Given passage:
===

Programme Director, Prof Africa, Fellow Speakers on the podium, High Commissioners and Ambassadors here this evening, Prof Crewe, Vice-Rector of the University Prof Schoeman, Head of the Department of Political Studies, Professors and Lecturers with us, Members of the media, Students and staff, Ladies and Gentlemen
Please allow me to take this opportunity to thank the University of Pretoria for organising this public lecture and extending the invitation to us. By organising this public lecture through the Centre for Mediation in Africa, the Department of Political Sciences, and the Centre for Human Rights, this University is sending out a clear message that it is about time that we familiarise ourselves with the fundamentals of our foreign policy objectives.

===

Excerpted data:
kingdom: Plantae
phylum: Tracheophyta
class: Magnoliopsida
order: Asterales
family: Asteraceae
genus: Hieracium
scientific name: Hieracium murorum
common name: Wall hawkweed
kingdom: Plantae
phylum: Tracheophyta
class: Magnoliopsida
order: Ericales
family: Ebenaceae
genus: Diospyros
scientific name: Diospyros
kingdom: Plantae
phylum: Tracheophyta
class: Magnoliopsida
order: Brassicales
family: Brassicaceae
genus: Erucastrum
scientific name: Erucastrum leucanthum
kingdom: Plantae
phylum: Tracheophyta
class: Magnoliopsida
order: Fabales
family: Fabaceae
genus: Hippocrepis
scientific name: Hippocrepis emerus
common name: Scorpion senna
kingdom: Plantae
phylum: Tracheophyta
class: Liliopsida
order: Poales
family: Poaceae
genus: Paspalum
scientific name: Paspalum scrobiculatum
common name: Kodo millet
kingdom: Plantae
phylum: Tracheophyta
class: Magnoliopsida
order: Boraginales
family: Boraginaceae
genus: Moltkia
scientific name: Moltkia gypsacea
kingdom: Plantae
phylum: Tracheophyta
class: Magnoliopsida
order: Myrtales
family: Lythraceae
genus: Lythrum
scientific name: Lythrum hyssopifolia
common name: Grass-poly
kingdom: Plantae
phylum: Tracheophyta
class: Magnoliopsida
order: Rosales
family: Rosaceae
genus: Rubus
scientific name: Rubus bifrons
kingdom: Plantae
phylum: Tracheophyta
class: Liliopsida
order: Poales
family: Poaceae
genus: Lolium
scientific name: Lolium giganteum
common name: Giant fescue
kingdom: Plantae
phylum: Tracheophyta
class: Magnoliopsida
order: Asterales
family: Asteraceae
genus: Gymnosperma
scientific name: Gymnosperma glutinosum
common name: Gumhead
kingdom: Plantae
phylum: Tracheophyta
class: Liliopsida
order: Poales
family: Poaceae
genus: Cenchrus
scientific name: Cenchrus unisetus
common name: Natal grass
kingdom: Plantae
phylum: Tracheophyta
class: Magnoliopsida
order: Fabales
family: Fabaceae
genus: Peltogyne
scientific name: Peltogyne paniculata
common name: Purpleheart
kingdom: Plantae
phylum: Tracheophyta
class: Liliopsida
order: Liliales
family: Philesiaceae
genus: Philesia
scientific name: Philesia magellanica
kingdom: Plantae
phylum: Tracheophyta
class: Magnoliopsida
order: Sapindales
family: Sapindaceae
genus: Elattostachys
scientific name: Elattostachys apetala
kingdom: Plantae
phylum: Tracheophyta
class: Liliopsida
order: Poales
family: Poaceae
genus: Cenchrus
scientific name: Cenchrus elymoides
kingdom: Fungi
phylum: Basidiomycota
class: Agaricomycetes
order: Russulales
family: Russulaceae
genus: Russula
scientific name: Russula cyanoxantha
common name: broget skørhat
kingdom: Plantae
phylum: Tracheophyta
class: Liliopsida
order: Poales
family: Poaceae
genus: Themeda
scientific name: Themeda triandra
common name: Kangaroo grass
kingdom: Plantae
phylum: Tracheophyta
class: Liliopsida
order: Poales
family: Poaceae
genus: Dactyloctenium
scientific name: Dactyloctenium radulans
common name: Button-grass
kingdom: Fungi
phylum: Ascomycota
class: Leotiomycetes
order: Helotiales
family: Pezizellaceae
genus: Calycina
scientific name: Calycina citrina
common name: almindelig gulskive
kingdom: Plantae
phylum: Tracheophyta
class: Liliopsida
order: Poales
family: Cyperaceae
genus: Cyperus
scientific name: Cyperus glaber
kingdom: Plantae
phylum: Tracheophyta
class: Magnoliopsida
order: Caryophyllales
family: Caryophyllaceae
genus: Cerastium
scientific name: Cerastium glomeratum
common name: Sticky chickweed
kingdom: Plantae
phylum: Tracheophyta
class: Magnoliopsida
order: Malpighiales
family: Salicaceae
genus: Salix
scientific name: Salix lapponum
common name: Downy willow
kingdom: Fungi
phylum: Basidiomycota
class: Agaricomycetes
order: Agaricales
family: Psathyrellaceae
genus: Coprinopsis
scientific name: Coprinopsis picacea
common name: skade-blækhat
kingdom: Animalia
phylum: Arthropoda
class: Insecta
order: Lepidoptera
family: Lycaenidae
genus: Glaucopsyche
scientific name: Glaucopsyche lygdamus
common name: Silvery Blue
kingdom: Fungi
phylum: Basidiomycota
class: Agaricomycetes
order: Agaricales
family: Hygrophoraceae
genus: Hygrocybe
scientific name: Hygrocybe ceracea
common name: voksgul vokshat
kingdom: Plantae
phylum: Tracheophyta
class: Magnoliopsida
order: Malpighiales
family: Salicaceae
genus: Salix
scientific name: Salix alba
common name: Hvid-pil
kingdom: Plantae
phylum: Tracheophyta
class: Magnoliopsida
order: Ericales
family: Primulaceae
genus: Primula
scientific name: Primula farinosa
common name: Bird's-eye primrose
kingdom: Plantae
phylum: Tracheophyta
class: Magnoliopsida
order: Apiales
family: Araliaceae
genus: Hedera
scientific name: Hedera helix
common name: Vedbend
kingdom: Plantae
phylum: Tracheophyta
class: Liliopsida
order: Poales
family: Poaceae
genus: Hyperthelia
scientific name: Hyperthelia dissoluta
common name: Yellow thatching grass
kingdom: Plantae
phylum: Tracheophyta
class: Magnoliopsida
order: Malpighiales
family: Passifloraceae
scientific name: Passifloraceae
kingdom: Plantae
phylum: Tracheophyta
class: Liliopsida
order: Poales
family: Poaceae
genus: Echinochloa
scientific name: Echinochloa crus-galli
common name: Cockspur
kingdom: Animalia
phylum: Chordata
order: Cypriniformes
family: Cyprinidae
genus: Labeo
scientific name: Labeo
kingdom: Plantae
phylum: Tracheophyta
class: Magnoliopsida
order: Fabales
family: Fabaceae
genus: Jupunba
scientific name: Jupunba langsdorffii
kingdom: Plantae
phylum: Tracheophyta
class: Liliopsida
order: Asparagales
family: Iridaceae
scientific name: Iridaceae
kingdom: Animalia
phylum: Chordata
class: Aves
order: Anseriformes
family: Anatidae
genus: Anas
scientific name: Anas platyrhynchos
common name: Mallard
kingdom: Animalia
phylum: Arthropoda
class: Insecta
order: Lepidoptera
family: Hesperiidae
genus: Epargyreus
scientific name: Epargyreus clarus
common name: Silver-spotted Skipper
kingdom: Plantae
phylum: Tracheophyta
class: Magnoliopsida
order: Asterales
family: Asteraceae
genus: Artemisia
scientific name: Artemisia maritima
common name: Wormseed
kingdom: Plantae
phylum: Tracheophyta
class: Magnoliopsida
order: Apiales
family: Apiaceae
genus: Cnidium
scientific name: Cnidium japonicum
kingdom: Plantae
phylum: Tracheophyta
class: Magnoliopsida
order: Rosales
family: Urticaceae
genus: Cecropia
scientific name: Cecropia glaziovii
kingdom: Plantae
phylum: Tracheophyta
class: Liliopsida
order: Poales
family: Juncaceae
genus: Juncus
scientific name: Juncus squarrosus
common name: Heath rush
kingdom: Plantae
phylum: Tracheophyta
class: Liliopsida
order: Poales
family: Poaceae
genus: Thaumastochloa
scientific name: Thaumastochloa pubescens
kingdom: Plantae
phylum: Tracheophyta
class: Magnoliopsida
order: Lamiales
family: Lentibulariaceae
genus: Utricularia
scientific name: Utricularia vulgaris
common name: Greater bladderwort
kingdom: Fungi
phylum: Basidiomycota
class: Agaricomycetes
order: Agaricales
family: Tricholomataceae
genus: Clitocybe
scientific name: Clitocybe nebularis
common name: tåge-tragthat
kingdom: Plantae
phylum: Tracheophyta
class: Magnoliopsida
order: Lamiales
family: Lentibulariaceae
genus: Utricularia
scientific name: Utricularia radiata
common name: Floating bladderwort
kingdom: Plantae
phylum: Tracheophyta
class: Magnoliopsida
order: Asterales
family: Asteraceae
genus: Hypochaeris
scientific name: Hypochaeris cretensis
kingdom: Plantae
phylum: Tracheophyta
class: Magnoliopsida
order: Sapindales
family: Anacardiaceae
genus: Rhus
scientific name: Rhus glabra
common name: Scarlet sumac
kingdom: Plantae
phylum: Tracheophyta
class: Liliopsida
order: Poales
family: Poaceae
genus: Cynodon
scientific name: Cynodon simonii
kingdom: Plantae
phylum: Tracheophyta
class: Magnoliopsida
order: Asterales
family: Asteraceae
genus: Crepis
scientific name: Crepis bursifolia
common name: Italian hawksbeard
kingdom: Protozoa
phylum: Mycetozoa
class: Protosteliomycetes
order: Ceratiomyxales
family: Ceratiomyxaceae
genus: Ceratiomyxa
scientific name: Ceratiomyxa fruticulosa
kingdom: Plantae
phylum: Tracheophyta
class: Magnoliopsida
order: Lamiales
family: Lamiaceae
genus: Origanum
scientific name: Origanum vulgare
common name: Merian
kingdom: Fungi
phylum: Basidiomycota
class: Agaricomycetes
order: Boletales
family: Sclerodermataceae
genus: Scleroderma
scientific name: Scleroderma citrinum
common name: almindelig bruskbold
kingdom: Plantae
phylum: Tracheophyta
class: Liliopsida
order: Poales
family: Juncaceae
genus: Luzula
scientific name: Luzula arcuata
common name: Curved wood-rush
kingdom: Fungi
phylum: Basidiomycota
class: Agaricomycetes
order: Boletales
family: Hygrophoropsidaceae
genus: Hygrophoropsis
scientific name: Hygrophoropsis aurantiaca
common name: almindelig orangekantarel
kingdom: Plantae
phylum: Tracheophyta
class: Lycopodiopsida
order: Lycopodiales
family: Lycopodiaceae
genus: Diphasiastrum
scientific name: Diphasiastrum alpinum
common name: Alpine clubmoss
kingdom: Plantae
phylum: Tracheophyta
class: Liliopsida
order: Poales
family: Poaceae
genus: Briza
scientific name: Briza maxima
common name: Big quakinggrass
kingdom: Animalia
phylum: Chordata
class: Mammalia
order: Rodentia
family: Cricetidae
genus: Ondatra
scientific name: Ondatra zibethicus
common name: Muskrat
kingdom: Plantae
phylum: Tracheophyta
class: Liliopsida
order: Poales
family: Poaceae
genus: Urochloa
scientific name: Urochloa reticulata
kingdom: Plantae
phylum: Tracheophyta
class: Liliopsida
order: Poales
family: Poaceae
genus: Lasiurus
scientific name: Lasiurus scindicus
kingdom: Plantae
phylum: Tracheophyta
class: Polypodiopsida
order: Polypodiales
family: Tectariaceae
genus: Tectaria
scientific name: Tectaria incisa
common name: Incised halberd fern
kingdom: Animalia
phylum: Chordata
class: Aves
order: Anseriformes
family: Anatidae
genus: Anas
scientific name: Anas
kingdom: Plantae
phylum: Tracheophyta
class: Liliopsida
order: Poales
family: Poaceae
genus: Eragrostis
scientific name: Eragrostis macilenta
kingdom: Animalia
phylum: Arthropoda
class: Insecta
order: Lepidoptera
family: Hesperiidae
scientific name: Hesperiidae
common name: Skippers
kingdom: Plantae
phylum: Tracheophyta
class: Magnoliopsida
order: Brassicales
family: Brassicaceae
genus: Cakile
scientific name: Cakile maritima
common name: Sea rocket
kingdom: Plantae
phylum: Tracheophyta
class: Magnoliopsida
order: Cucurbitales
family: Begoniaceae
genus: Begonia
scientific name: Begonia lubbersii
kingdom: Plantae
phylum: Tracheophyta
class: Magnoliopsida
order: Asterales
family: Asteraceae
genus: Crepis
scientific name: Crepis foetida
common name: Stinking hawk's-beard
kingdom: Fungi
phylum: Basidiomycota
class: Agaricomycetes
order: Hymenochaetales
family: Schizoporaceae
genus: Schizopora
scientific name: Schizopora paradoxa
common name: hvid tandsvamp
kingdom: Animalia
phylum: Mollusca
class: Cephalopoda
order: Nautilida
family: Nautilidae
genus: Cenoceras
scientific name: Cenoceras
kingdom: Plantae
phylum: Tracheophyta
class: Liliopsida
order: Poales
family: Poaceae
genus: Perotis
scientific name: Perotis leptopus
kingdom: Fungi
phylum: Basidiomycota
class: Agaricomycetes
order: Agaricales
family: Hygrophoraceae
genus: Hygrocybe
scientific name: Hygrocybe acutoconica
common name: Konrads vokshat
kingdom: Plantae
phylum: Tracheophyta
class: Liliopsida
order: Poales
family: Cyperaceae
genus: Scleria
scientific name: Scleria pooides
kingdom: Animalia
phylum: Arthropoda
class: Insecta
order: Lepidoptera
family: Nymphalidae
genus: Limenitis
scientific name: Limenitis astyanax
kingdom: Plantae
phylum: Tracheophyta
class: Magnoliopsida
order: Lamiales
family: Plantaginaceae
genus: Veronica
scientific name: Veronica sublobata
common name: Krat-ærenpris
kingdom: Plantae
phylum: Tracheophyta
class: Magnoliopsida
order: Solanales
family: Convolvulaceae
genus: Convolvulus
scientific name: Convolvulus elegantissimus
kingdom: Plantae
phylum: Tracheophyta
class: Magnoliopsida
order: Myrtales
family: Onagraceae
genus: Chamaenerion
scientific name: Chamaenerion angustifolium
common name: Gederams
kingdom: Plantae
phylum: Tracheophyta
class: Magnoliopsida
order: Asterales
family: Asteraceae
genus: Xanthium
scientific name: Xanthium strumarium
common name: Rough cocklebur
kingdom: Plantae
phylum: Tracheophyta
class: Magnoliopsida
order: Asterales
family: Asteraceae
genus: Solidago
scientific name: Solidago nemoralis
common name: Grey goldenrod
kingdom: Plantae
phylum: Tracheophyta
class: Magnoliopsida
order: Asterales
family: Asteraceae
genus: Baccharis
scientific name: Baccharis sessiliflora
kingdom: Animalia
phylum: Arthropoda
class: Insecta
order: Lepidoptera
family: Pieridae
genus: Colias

===

What the task asks:
Output the full speech opening from the University of Pretoria public lecture, word for word. The data comes from a separate source that is unrelated to the speech.

Solved exercise:
Programme Director, Prof Africa, Fellow Speakers on the podium, High Commissioners and Ambassadors here this evening, Prof Crewe, Vice-Rector of the University Prof Schoeman, Head of the Department of Political Studies, Professors and Lecturers with us, Members of the media, Students and staff, Ladies and Gentlemen
Please allow me to take this opportunity to thank the University of Pretoria for organising this public lecture and extending the invitation to us. By organising this public lecture through the Centre for Mediation in Africa, the Department of Political Sciences, and the Centre for Human Rights, this University is sending out a clear message that it is about time that we familiarise ourselves with the fundamentals of our foreign policy objectives.